Wu, T. D. and Brutlag, D. L. (1996). Discovering Empirically Conserved Amino Acid Substitution Groups in Databases of Protein Families. ISMB-96, 3, 230-240.
University School of Medicine, Stanford
This paper introduces a method for identifying amino acid substitution groups that are conserved empirically in aligned positions from databases of protein families. Existing approaches view amino acid substitution as a pairwise phenomenon and characterizes it using substitution matrices. In contrast, the method presented here identifies subsets of amino acids that are conserved empirically using a conditional distribution matrix, which contains entries for every combination of individual amino acids and subsets of amino acids. Each row in the conditional distribution matrix contains the distribution of amino acids in those aligned positions that contain a given subset of amino acids. The algorithm converts a database of protein families into a conditional distribution matrix and then examines each possible substitution group for evidence of conservation.
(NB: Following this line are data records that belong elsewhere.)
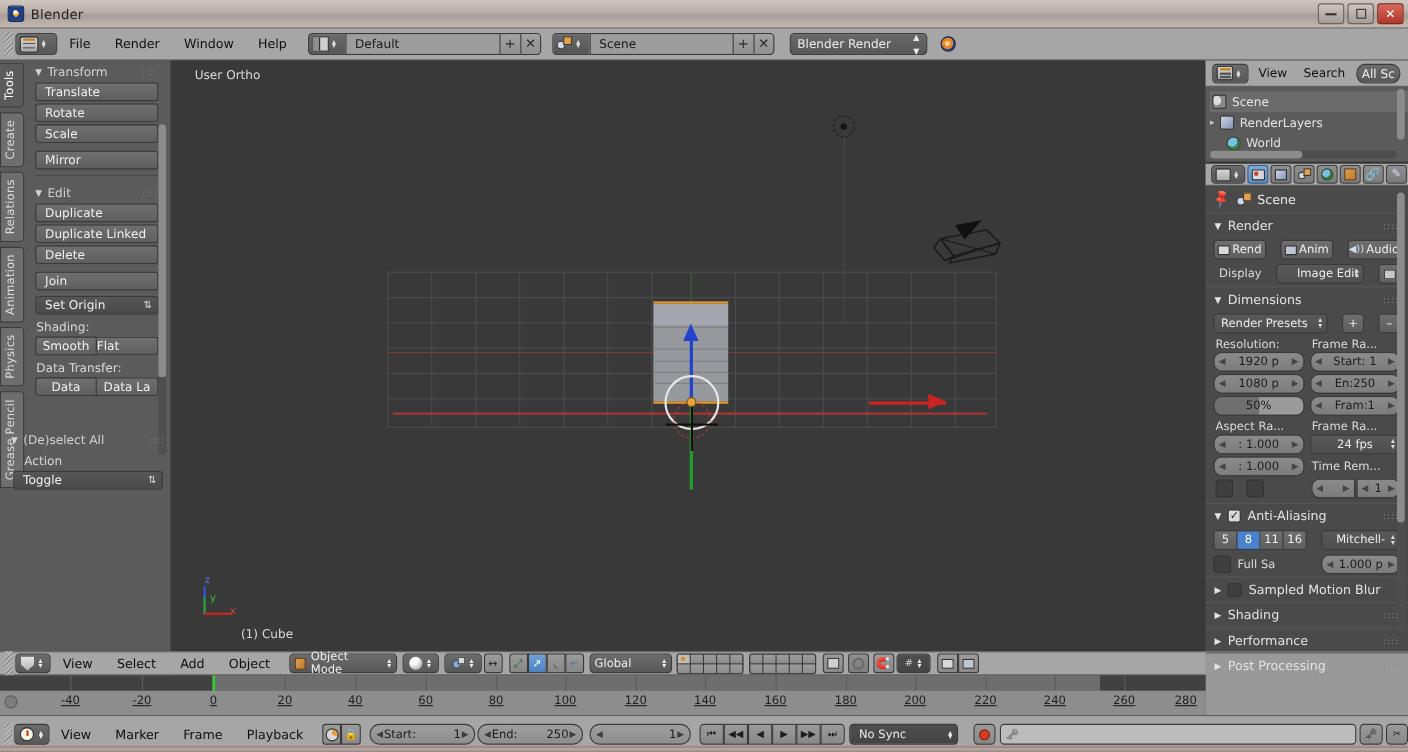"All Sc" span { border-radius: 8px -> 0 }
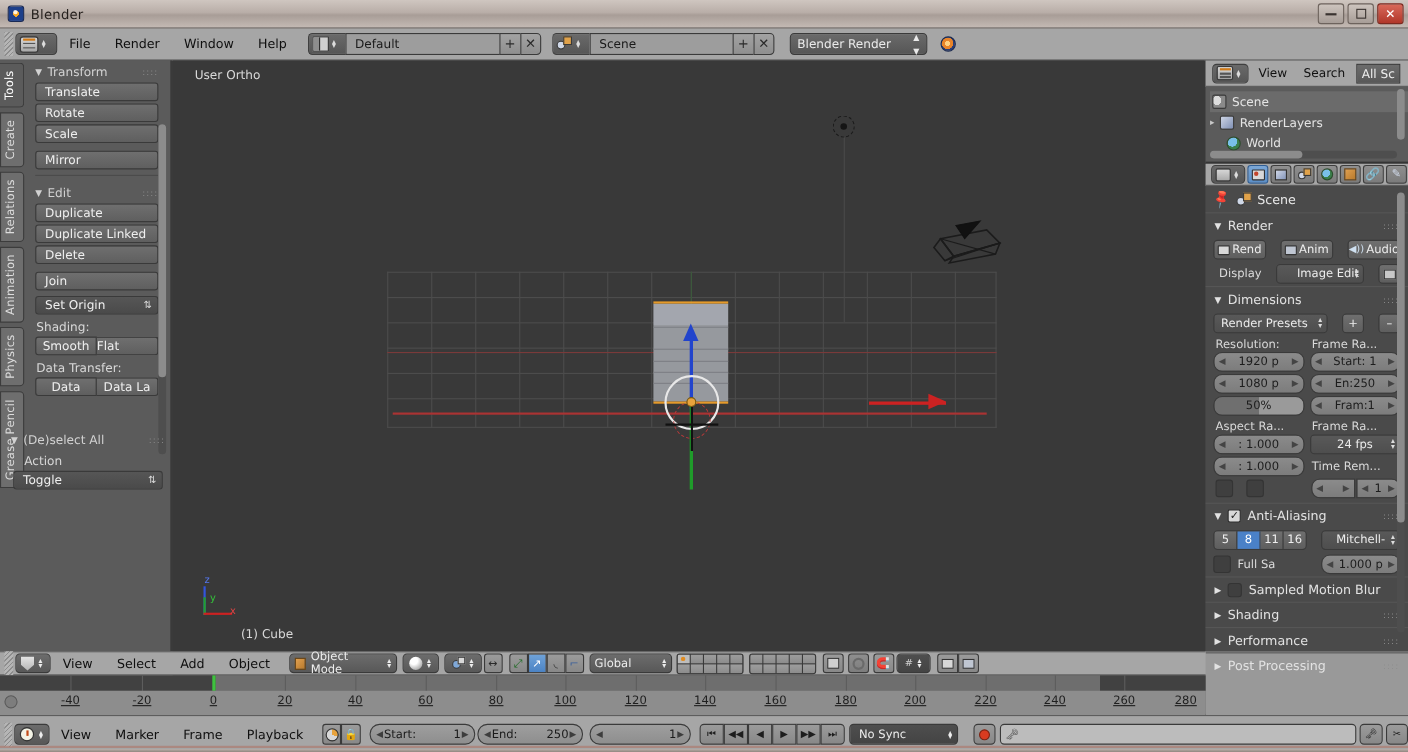"Flat" div.tbtn { text-align: none -> center }
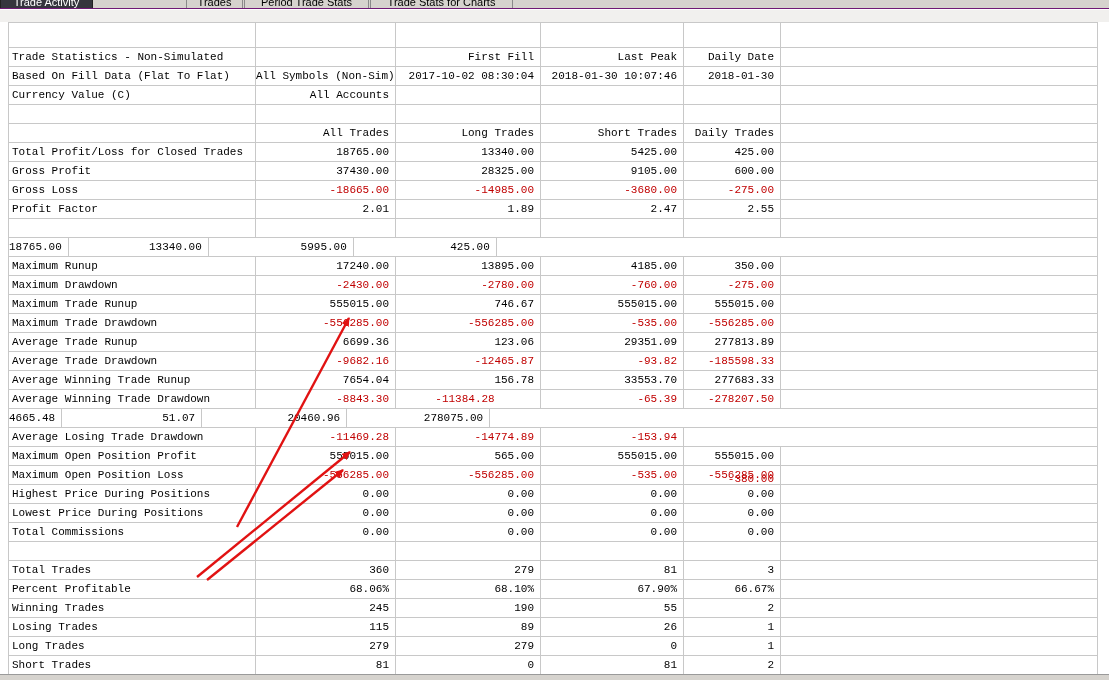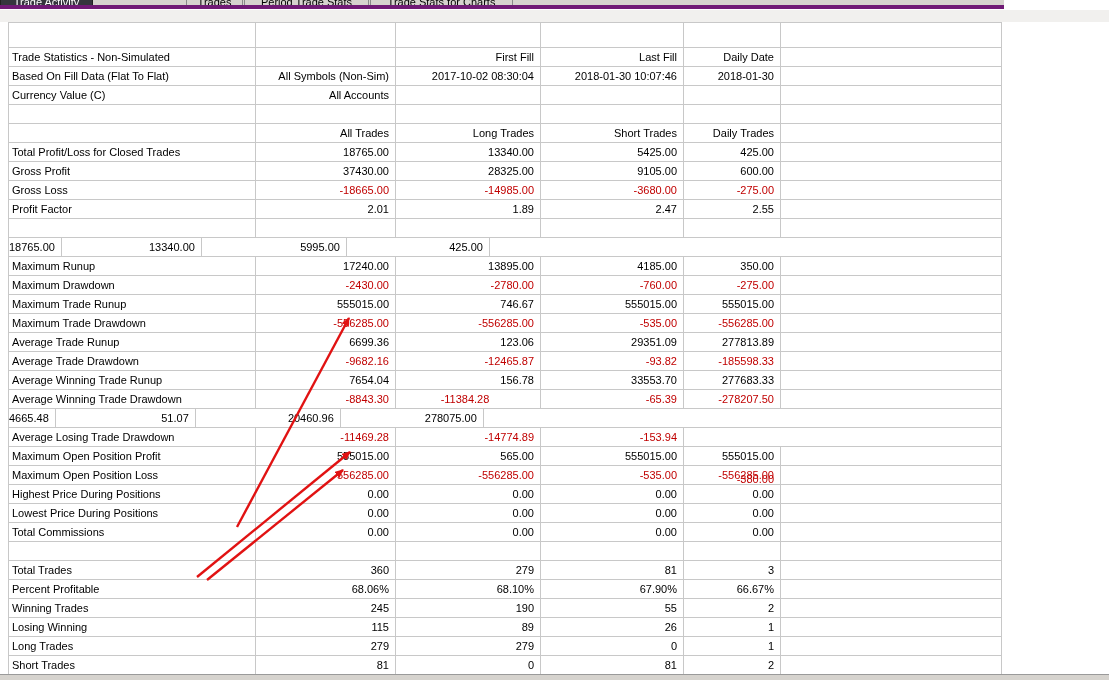"Trade Activity" .tabbar { border-bottom: 4px solid #701a75 -> 1px solid #701a75; width: 1004px -> 1109px }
A substitution group is empirically conserved when it has characteristics of compactness and isolation, meaning that amino acids within the group substitute for one another at a higher frequency than amino acids outside the group. The algorithm is applied to the blocks and hssp databases. Twenty amino acid substitution groups are found to be conserved empirically in both databases. These groups provide insight into biochemical properties that are conserved in protein evolution.